I have a repo which uses bazel to build a bunch of Python code. I would like to introduce various flavors of static analysis into the build and have the build fail if these static analyses throw errors. What is the best way to do this?
For example, I'd like to declare something like:
py_library_with_static_analysis(
name = "foo",
srcs = ["foo.py"],
)
py_library_with_static_analysis(
name = "bar",
srcs = ["bar.py"],
deps = [":foo"],
)
In a build file and have it error out if there are mypy/flake/etc errors in foo.py. I would like to be able to do this gradually, converting libraries/binaries to static analysis one target at a time. I'm not sure if I should do this via a new rule, a macro, an aspect or something else.
Essentially, I think I'm asking how to run an additional command while building a py_binary/py_library and fail if that command fails.
I could create my own version of a py_library rule and have it run static analysis within the implementation but that seems like something which is really easy to get wrong (my guess is that native.py_library is quite complex?) and there doesn't seem to be a way to instantiate a native.py_library within a custom rule.

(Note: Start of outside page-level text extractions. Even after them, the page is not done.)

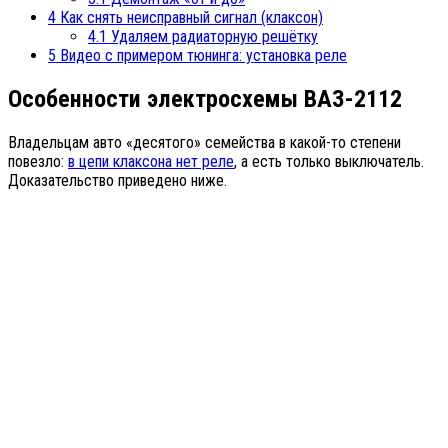
4
Как снять неисправный сигнал (клаксон)
4.1
Удаляем радиаторную решётку
5
Видео с примером тюнинга: установка реле
Особенности электросхемы ВАЗ-2112
Владельцам авто «десятого» семейства в какой-то степени
повезло:
в цепи клаксона нет реле
, а есть только выключатель.
Доказательство приведено ниже.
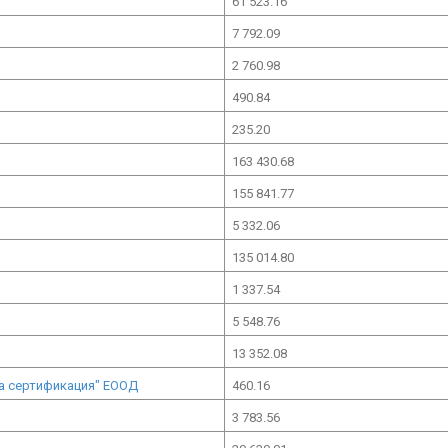
61 523.16
7 792.09
2 760.98
490.84
235.20
163 430.68
155 841.77
5 332.06
135 014.80
1 337.54
5 548.76
13 352.08
ка сертификация" ЕООД
460.16
3 783.56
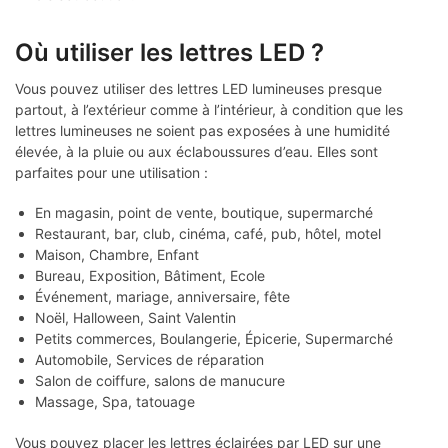
Où utiliser les lettres LED ?
Vous pouvez utiliser des lettres LED lumineuses presque
partout, à l’extérieur comme à l’intérieur, à condition que les
lettres lumineuses ne soient pas exposées à une humidité
élevée, à la pluie ou aux éclaboussures d’eau. Elles sont
parfaites pour une utilisation :
En magasin, point de vente, boutique, supermarché
Restaurant, bar, club, cinéma, café, pub, hôtel, motel
Maison, Chambre, Enfant
Bureau, Exposition, Bâtiment, Ecole
Événement, mariage, anniversaire, fête
Noël, Halloween, Saint Valentin
Petits commerces, Boulangerie, Épicerie, Supermarché
Automobile, Services de réparation
Salon de coiffure, salons de manucure
Massage, Spa, tatouage
Vous pouvez placer les lettres éclairées par LED sur une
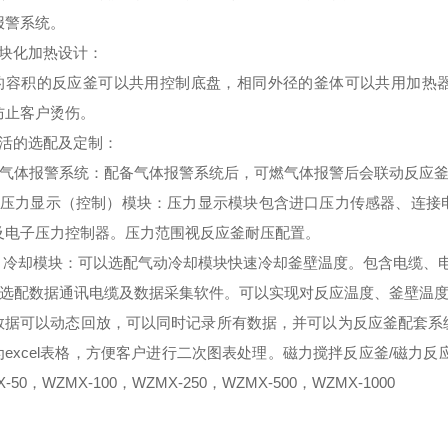
报警系统。
块化加热设计
：
的容积的反应釜可以共用控制底盘，相同外径的釜体可以共用加热
防止客户烫伤。
活的选配及定制
：
气体报警系统：配备气体报警系统后，可燃气体报警后会联动反应釜
压力显示（控制）模块：压力显示模块包含进口压力传感器、连接
及电子压力控制器。压力范围视反应釜耐压配置。
、冷却模块：可以选配气动冷却模块快速冷却釜壁温度。包含电缆、
选配数据通讯电缆及数据采集软件。可以实现对反应温度、釜壁温度
数据可以动态回放，可以同时记录所有数据，并可以为反应釜配套系
excel表格，方便客户进行二次图表处理。磁力搅拌反应釜/磁力反应
-50，WZMX-100，WZMX-250，WZMX-500，WZMX-1000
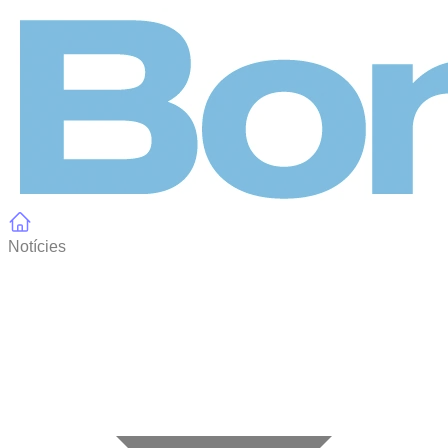
Panell de gestió de galetes
Notícies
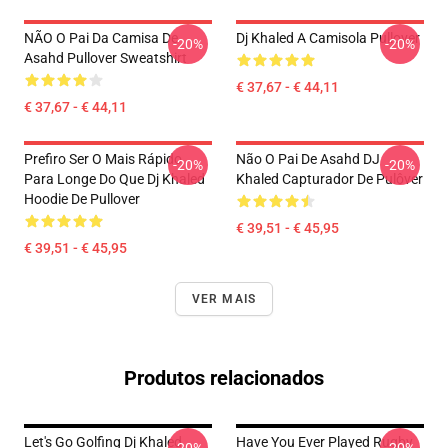
NÃO O Pai Da Camisa De
Dj Khaled A Camisola Pullover
-20%
-20%
Asahd Pullover Sweatshirt
€ 37,67 - € 44,11
€ 37,67 - € 44,11
Prefiro Ser O Mais Rápido
Não O Pai De Asahd DJ
-20%
-20%
Para Longe Do Que Dj Khaled
Khaled Capturador De Pulôver
Hoodie De Pullover
€ 39,51 - € 45,95
€ 39,51 - € 45,95
VER MAIS
Produtos relacionados
Let's Go Golfing Dj Khaled
Have You Ever Played Rugby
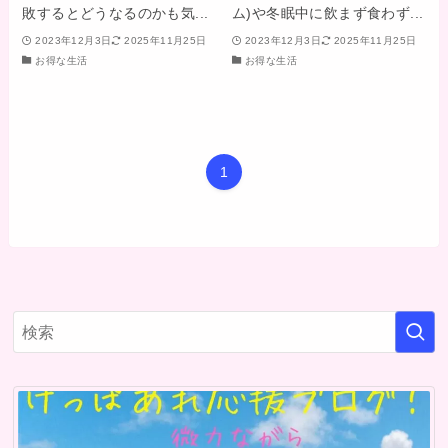
敗するとどうなるのかも気...
ム)や冬眠中に飲まず食わず...
2023年12月3日
2025年11月25日
2023年12月3日
2025年11月25日
お得な生活
お得な生活
1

I've also played around with macros a bit, but haven't been able to get that to work either. I think my issue there is that a macro doesn't actually specify new commands, only new targets and I can't figure out how to make the static analysis target get force built along with the py_library/py_binary I'm interested in.
A macro that adds implicit test targets is not such a bad idea: The test targets will be picked up automatically when you run
bazel test //...
, which you could do in a gating CI to prevent imperfect code from merging.Bazel supports a BUILD prelude (which is underdocumented) that you could use to replace all py_binary, py_library, and even py_test with your test-adding wrapper macros with minimal changes to existing code.
If you somehow fail the build instead it will make it harder to quickly prototype things. Sometimes you want to just quickly try something out, and you don't care about any pydoc violations yet.
In case you do want to fail the build, you might be able to use the Validations Output Group of a rule that you implement to wrap or replace your py_libraries.